Reading text ▸
# 05 — Keyphrase Extraction

Keyphrase extraction serves two roles in SocraticPath: populating the concept map shown to the user, and generating search terms for Wikipedia context retrieval. KeyBERT (Grootendorst, 2020) is used because it requires no task-specific training — it ranks candidate n-grams by cosine similarity to the document embedding produced by a pre-trained sentence transformer (`all-MiniLM-L6-v2`; Reimers & Gurevych, 2019). Maximal Marginal Relevance (MMR; Carbonell & Goldstein, 1998) is applied to balance relevance against diversity, preventing semantically redundant keyphrases from dominating the extracted set.

In [None]:
from keybert import KeyBERT
from sentence_transformers import SentenceTransformer
import pandas as pd
import numpy as np
from pathlib import Path
from tqdm.auto import tqdm
import matplotlib.pyplot as plt
from collections import Counter

In [None]:
kw_model = KeyBERT(model='all-MiniLM-L6-v2')
print("KeyBERT model loaded.")

In [None]:
sample_text = """
Climate change is one of the most pressing issues of our time. The scientific consensus 
is clear: human activities, particularly the burning of fossil fuels, are causing global 
temperatures to rise. This leads to more extreme weather events, rising sea levels, and 
threats to biodiversity. We need immediate action on renewable energy and carbon reduction.
"""

keywords = kw_model.extract_keywords(
    sample_text,
    keyphrase_ngram_range=(1, 2),
    stop_words='english',
    top_n=10
)

print("Extracted Keyphrases:")
for kw, score in keywords:
    print(f"  {kw}: {score:.4f}")

Maximal Marginal Relevance (Carbonell & Goldstein, 1998) selects keyphrases that are relevant to the document while being dissimilar to one another. The `diversity` parameter (0 = maximum relevance, 1 = maximum diversity) is set to 0.5 for concept map extraction and 0.7 for retrieval queries, where broader coverage is preferred.

In [None]:
keywords_diverse = kw_model.extract_keywords(
    sample_text,
    keyphrase_ngram_range=(1, 3),
    stop_words='english',
    top_n=10,
    use_mmr=True,
    diversity=0.7
)

print("Diverse Keyphrases (MMR):")
for kw, score in keywords_diverse:
    print(f"  {kw}: {score:.4f}")

In [None]:
def extract_keyphrases(
    text,
    model=None,
    top_n=5,
    ngram_range=(1, 2),
    diversity=0.5,
    use_mmr=True
):
    """

Records to process ▸
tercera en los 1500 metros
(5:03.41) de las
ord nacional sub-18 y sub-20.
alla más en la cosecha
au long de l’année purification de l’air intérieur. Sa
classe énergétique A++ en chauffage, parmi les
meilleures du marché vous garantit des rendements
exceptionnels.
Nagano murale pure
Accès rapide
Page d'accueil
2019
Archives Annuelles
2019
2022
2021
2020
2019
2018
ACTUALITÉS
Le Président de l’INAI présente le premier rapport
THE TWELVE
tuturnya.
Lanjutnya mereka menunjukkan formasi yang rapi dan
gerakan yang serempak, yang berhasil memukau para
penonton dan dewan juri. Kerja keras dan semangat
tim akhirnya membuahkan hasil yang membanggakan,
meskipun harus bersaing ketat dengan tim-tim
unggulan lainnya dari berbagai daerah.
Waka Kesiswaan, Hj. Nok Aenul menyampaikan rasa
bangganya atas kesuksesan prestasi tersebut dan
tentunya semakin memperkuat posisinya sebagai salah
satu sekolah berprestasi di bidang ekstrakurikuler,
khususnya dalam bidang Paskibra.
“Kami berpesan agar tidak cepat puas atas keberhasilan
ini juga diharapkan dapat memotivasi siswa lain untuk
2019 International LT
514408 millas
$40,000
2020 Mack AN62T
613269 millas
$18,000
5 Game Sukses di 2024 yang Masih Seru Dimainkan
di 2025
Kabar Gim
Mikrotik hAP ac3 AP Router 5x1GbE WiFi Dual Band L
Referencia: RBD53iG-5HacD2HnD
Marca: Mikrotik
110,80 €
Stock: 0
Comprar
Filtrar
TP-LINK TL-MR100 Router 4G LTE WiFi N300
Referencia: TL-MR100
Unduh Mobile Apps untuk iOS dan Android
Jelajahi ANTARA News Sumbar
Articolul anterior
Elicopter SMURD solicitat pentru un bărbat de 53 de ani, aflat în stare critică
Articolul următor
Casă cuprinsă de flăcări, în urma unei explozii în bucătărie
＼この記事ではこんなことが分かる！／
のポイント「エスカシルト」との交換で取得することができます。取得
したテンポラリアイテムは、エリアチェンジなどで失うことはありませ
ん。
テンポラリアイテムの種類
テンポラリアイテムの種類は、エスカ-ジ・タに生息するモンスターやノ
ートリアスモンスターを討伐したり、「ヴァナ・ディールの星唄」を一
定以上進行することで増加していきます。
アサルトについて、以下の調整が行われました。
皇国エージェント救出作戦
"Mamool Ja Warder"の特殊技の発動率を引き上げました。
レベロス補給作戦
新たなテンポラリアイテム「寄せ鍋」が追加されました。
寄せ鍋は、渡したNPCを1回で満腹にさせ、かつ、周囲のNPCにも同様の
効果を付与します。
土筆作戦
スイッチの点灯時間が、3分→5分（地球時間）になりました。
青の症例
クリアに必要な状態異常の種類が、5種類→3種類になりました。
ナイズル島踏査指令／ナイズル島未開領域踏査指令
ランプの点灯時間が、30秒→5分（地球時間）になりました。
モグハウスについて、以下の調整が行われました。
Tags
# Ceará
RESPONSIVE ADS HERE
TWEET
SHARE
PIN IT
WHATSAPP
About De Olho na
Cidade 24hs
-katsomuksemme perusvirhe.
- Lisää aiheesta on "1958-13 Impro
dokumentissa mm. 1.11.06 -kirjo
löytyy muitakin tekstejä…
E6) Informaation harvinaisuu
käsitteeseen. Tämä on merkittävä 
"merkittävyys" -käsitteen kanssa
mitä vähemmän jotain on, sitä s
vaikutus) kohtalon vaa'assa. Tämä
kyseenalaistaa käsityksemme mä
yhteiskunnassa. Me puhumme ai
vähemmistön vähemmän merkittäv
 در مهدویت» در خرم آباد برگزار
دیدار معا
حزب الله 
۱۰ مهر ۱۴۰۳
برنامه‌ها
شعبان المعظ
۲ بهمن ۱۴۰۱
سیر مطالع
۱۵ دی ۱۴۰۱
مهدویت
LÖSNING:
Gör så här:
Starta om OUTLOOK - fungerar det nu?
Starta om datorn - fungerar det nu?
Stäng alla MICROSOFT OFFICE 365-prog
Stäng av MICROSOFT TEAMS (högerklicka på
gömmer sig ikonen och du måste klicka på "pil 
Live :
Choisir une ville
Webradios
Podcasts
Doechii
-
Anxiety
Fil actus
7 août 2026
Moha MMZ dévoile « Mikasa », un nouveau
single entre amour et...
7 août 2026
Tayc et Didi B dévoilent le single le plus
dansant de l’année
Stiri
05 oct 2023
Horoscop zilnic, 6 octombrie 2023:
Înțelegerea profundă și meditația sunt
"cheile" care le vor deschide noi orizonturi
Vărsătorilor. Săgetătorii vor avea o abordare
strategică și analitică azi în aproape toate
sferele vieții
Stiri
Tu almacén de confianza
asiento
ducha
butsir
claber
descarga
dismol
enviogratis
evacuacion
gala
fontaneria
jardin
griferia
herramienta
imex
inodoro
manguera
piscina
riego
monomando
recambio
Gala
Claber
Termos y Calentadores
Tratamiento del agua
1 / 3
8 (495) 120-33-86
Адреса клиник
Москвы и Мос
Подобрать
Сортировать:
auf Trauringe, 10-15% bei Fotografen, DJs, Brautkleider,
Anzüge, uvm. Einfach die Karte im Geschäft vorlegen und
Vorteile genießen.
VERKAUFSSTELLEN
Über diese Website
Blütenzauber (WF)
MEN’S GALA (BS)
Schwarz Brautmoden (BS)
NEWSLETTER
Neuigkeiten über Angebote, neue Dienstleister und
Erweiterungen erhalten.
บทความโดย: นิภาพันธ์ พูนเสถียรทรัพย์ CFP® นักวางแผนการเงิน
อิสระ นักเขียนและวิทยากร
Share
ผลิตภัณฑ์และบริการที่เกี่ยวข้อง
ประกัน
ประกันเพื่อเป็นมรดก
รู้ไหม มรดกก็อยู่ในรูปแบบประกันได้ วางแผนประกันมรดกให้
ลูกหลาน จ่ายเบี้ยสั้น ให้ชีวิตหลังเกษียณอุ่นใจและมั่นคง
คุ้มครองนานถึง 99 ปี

Parts of the exercise ▸
a: Starting at the beginning of the records and going on through the line with "bangganya atas kesuksesan", format those lines as a numbered list, leaving out any blank lines.
b: Please resume the keyphrase extraction notebook from the point where it stops.
The records bear no relation to the text.

Response list ▸
a:
1. tercera en los 1500 metros
2. (5:03.41) de las
3. ord nacional sub-18 y sub-20.
4. alla más en la cosecha
5. au long de l’année purification de l’air intérieur. Sa
6. classe énergétique A++ en chauffage, parmi les
7. meilleures du marché vous garantit des rendements
8. exceptionnels.
9. Nagano murale pure
10. Accès rapide
11. Page d'accueil
12. 2019
13. Archives Annuelles
14. 2019
15. 2022
16. 2021
17. 2020
18. 2019
19. 2018
20. ACTUALITÉS
21. Le Président de l’INAI présente le premier rapport
22. THE TWELVE
23. tuturnya.
24. Lanjutnya mereka menunjukkan formasi yang rapi dan
25. gerakan yang serempak, yang berhasil memukau para
26. penonton dan dewan juri. Kerja keras dan semangat
27. tim akhirnya membuahkan hasil yang membanggakan,
28. meskipun harus bersaing ketat dengan tim-tim
29. unggulan lainnya dari berbagai daerah.
30. Waka Kesiswaan, Hj. Nok Aenul menyampaikan rasa
31. bangganya atas kesuksesan prestasi tersebut dan

b:
    Extract keyphrases from text using KeyBERT.
    
    Args:
        text: Input text
        model: KeyBERT model instance
        top_n: Number of keyphrases to extract
        ngram_range: Tuple of (min, max) n-gram sizes
        diversity: MMR diversity parameter (0=max relevance, 1=max diversity)
        use_mmr: Whether to use MMR for diversification
    
    Returns:
        List of (keyphrase, score) tuples
    """
    if model is None:
        model = kw_model
    
    if not text or len(text.strip()) < 10:
        return []
    
    keywords = model.extract_keywords(
        text,
        keyphrase_ngram_range=ngram_range,
        stop_words='english',
        top_n=top_n,
        use_mmr=use_mmr,
        diversity=diversity
    )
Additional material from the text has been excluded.